For retailers and brands alike, setting up resale isn’t as simple as other e-commerce activities. In many parts of the world, there is a lack of infrastructure — think physical waste recovery, reuse and recycling facilities that allow for the necessary processing to get items from one person to another and digital technologies that enable connection between value chain actors — to support circular business models.

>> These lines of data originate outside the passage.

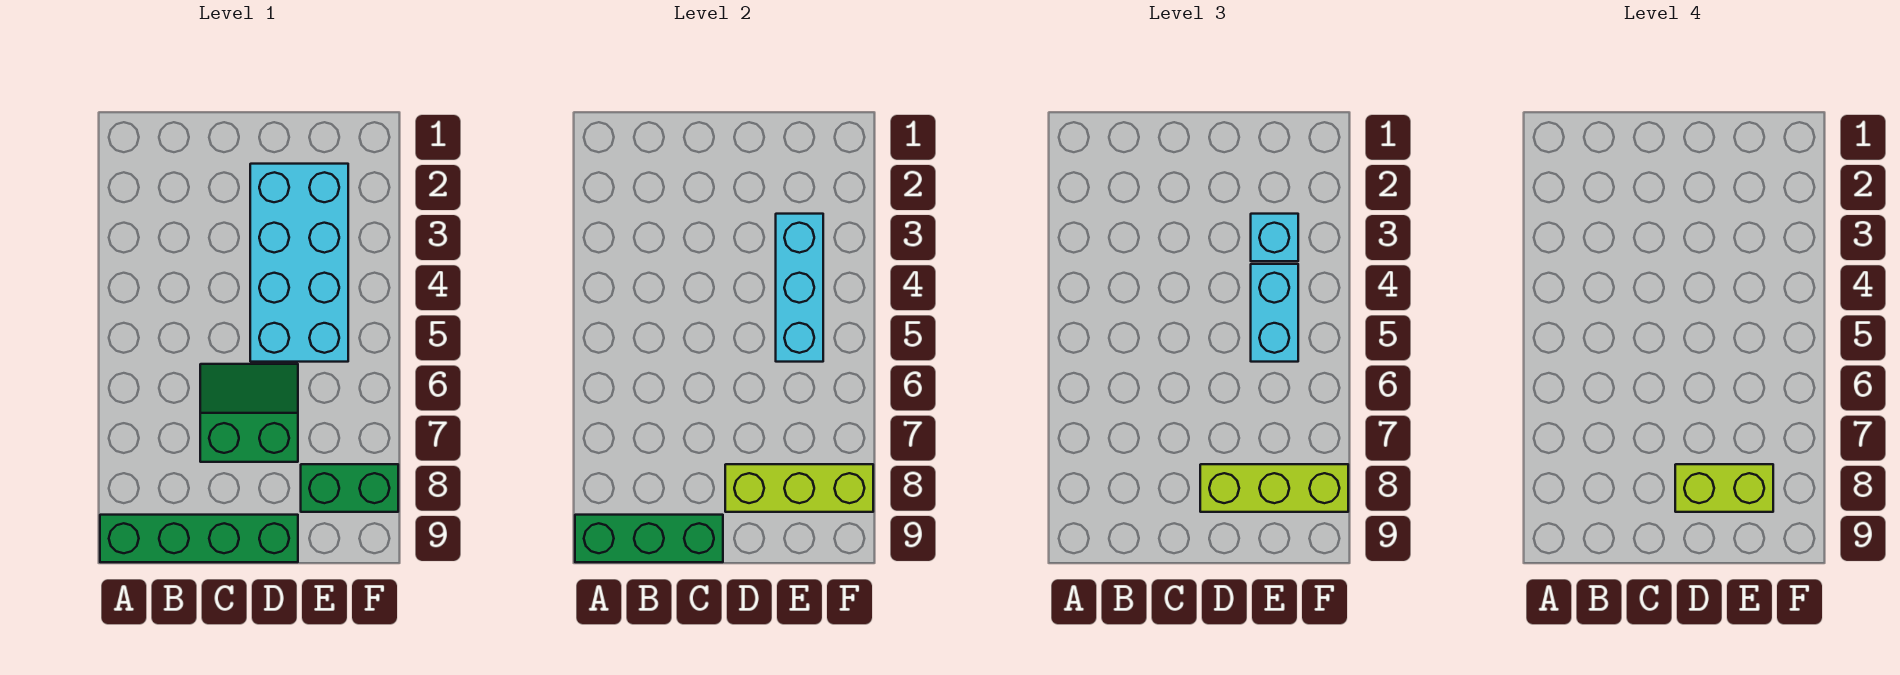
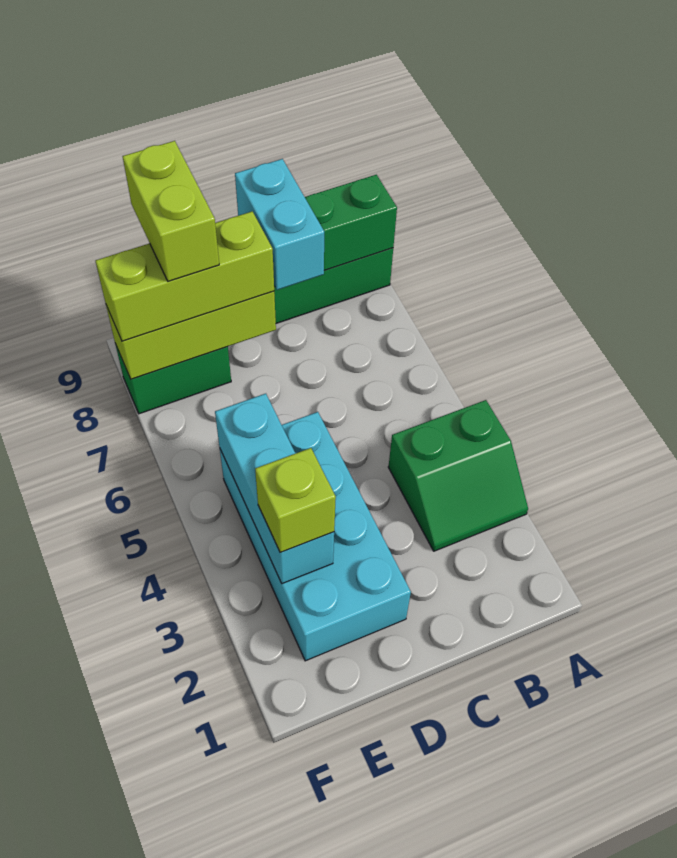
green 2x2 slope [200,364,298,462] -> green 2x2 slope moved to [388,400,528,551]
lime 1x2 brick [1675,464,1773,512] -> lime 1x2 brick turned to [122,141,219,281]
cyan 1x1 brick [1251,214,1298,261] -> lime 1x1 brick [255,448,336,553]
cyan 1x2 brick [1251,264,1298,362] -> cyan 1x2 brick moved to [235,159,324,290]

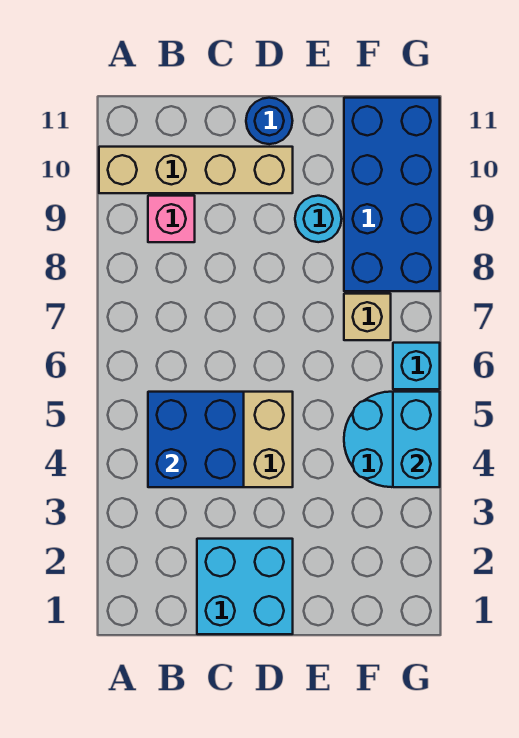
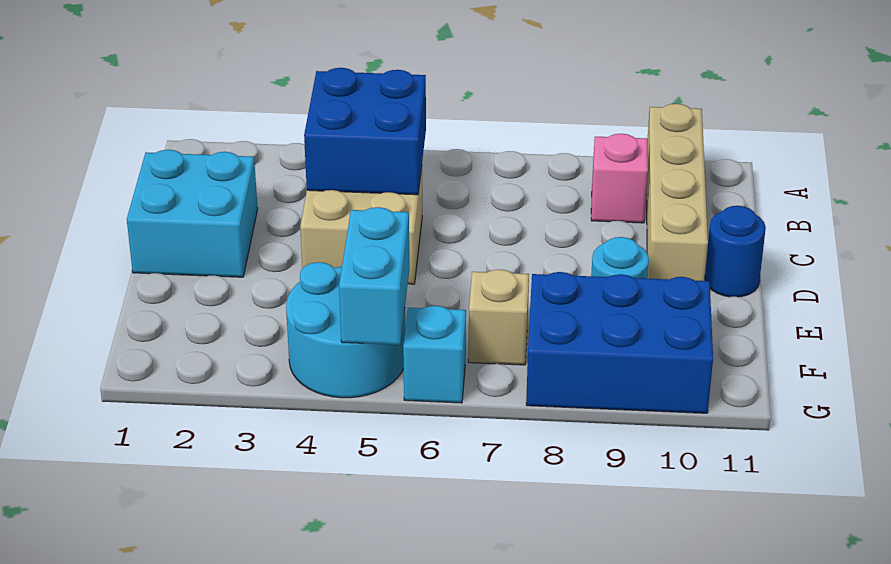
blue 2x4 brick [344,98,440,291] -> blue 2x3 brick [526,272,713,413]
cyan 1x2 brick [393,392,440,487] -> cyan 1x2 brick turned to [339,207,409,345]

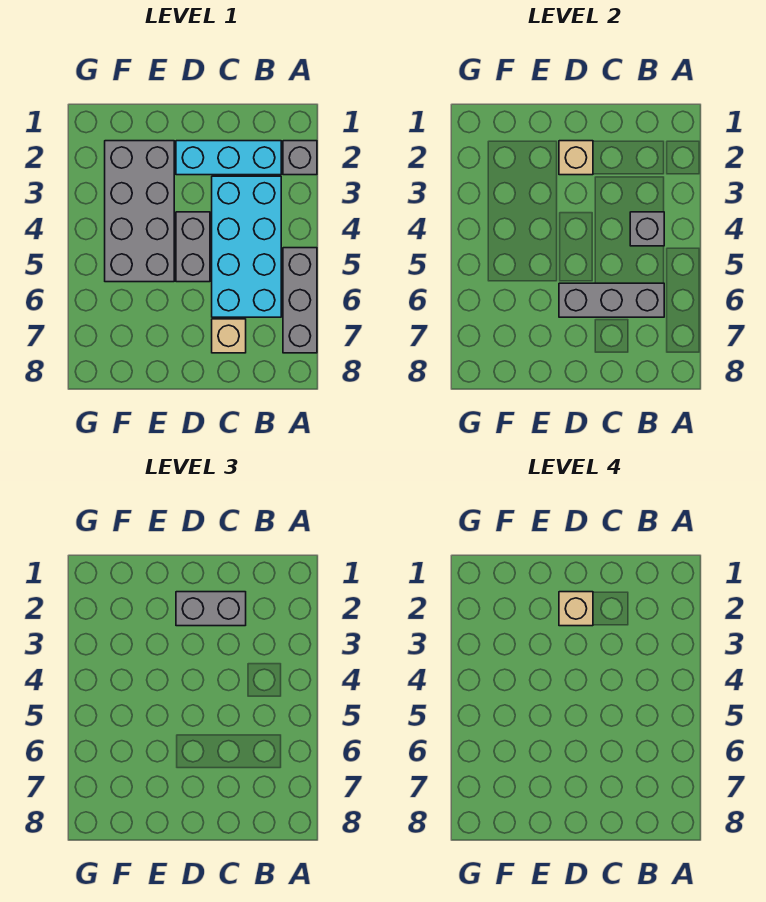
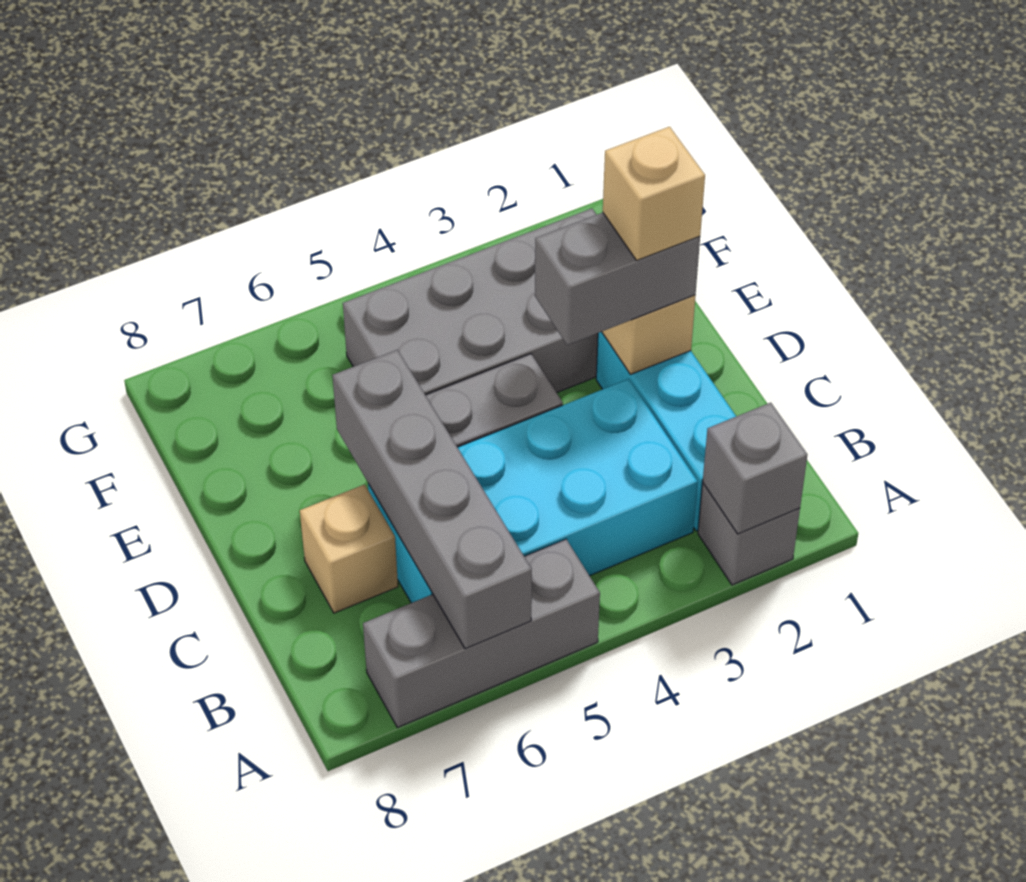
grey 1x1 brick [630,212,664,246] -> grey 1x1 brick moved to [703,403,807,534]
grey 1x3 brick [559,283,664,317] -> grey 1x4 brick [332,350,532,649]
grey 1x2 brick [176,592,246,626] -> grey 1x2 brick turned to [535,213,700,345]

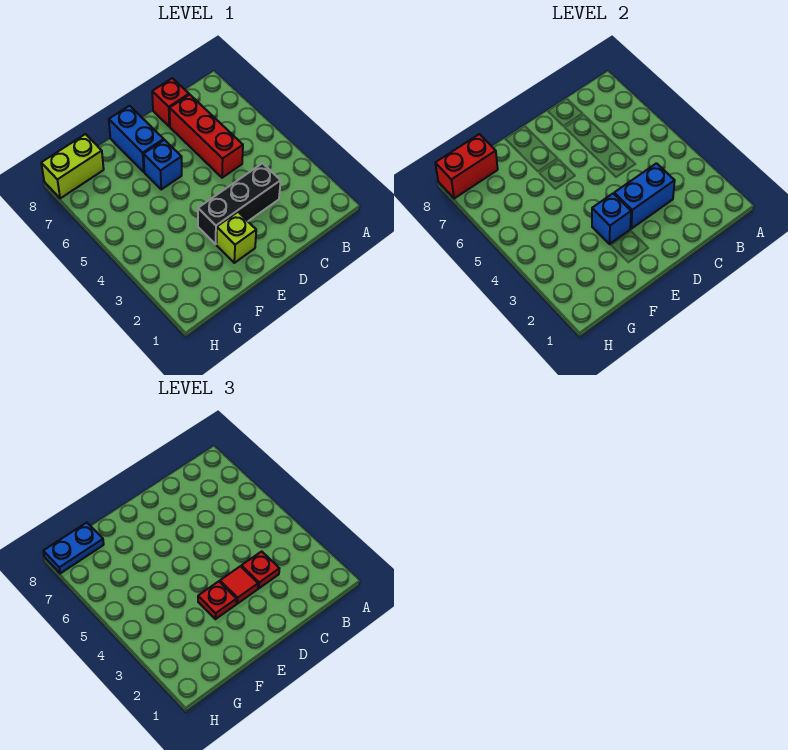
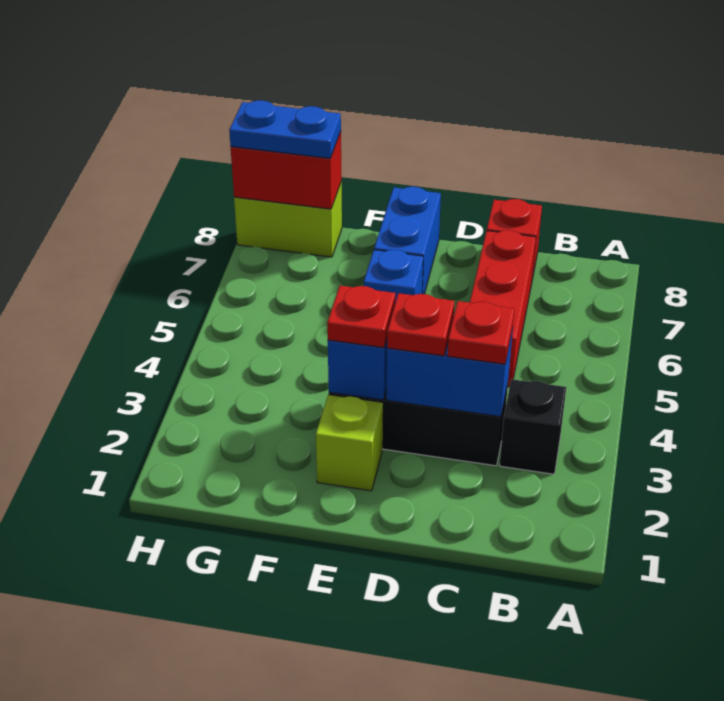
none -> black 1x1 brick [500,379,566,474]
red 1x1 tile [220,566,258,604] -> red 1x1 plate [387,293,455,356]

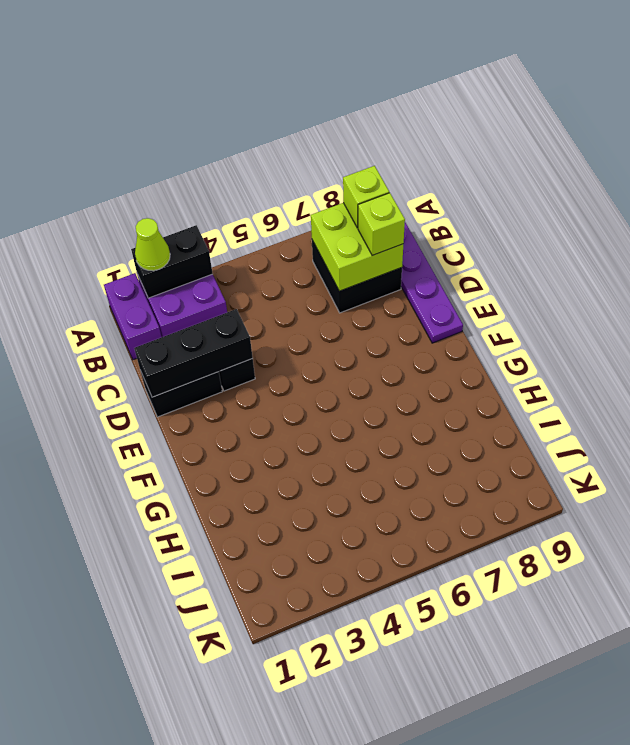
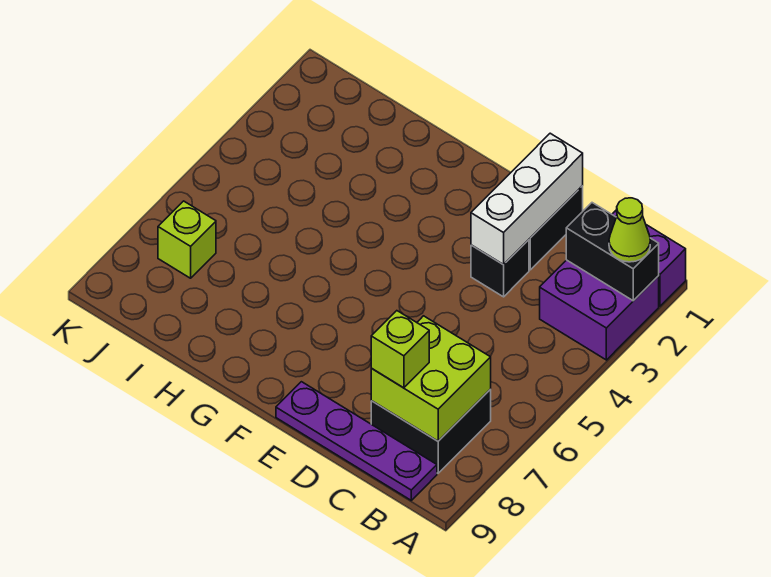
black 1x2 brick [131,225,213,298] -> black 1x2 brick turned to [566,203,659,301]
lime 1x1 brick [343,166,389,228] -> lime 1x1 brick moved to [158,201,216,278]
black 1x3 brick [134,309,253,397] -> white 1x3 brick [471,133,583,265]

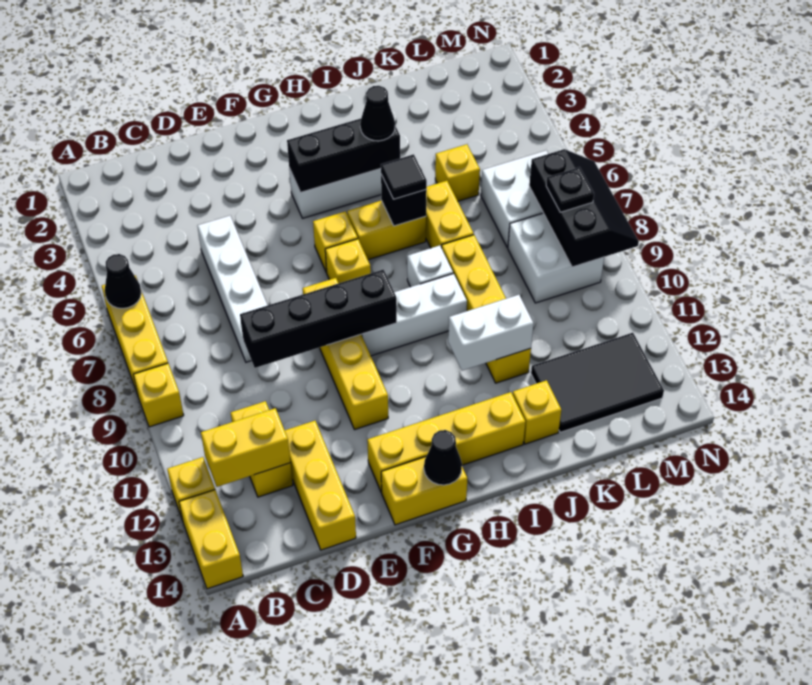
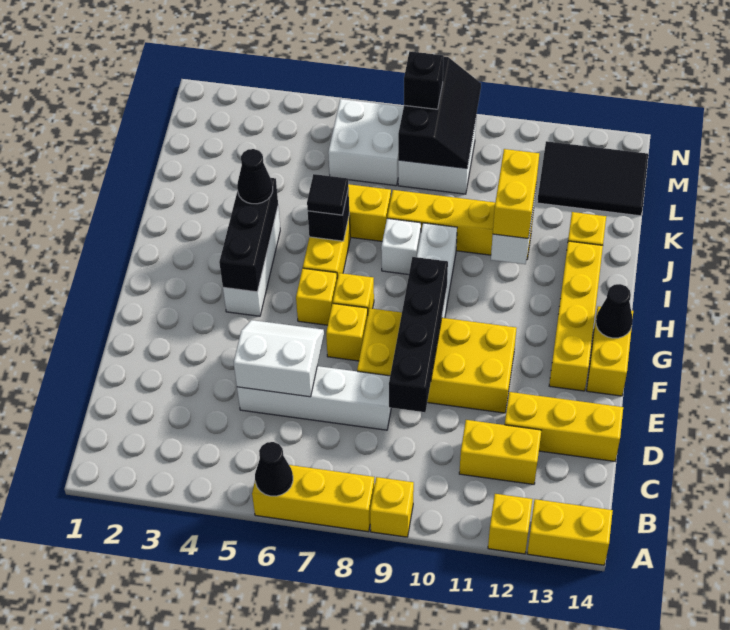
yellow 1x2 brick [201,408,290,487] -> yellow 1x2 brick moved to [493,149,539,238]
none -> white 2x2 slope [234,320,324,397]
yellow 1x4 brick [303,278,388,430] -> yellow 2x4 brick [357,308,517,413]
yellow 1x1 brick [435,144,480,201] -> yellow 1x1 brick moved to [326,303,368,361]
black 2x3 tile [531,333,664,432] -> black 2x3 tile turned to [537,141,648,216]
black 2x3 slope [529,149,639,267] -> black 2x3 slope turned to [398,57,481,168]
black 1x1 plate [546,167,594,212] -> black 1x1 brick [404,52,443,109]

And because retailers aren’t experts in reverse logistics — the systems needed to capture returned items, catalog and warehouse them — they’ll likely partner with companies that have already proven themselves as trusted partners, such as ThredUp or Trove, to get duds from one customer to the next. Even then, some returned items won’t be resellable. A whopping 5 billion pounds of returned goods end up in landfills across the United States each year, largely because they need to be cleaned or repaired before being returned to the shelves. That’s not always cost-effective for companies. It costs more to process a return than to sell it.
What will it take?
To make resale work, resellers will need to add more steps and complexity to the way they do business. Reverse logistics is one of the biggest hurdles but also an area where CLP’s Brown expects to see companies making headway in 2022.
In addition to long-time resale players, other companies, such as Treet and Recurate, are stepping out to help companies succeed at resale by doing what they don’t have the capacity to handle.
Apparel is at the center of the action, but other industries are making resale moves as well. For example, Back Market, a refurbished electronics marketplace, in May announced a $335 million investment round led by General Atlantic. Patagonia has for a few years offered a resale option for its gear — in addition to apparel — through its WornWear program. Home textile brand Coyuchi has a takeback and resale program for its linens. There’s also IKEA, which signaled its desire to make its takeback program a permanent fixture, including in the United States.
With consumers being less resistant to secondhand goods, brands and retailers have the opportunity to capture even more market share. Resale has the potential to grow significantly over the next decade but whether it makes up a significant portion of the retail landscape is to be determined.
For the projected $77 billion market value to become a reality, merchants will need to make resale easy and accessible for customers, both online and in stores. They’ll also have to make secondhand goods a larger portion of their offerings. Simply put, resale needs to become part of the new normal in retail.
Key players to watch
Depop — Etsy acquired the resale platform last summer, calling it “the resale home for Gen Z consumers.”
IKEA — the furniture manufacturer and retailer has launched several resale pilots in the last few years. Those experiments put it in a position to make resale permanent.
Lizee — the recommerce software company is on a mission to “transform the retail industry from linear to circular.”
The Renewal Workshop — in July, it moved into a 30,000-square-foot factory in Oregon, tripling its space to accelerate resale.
Thrilling — its online marketplace hosts more than 400 thrift and vintage stores in more than 100 U.S. cities.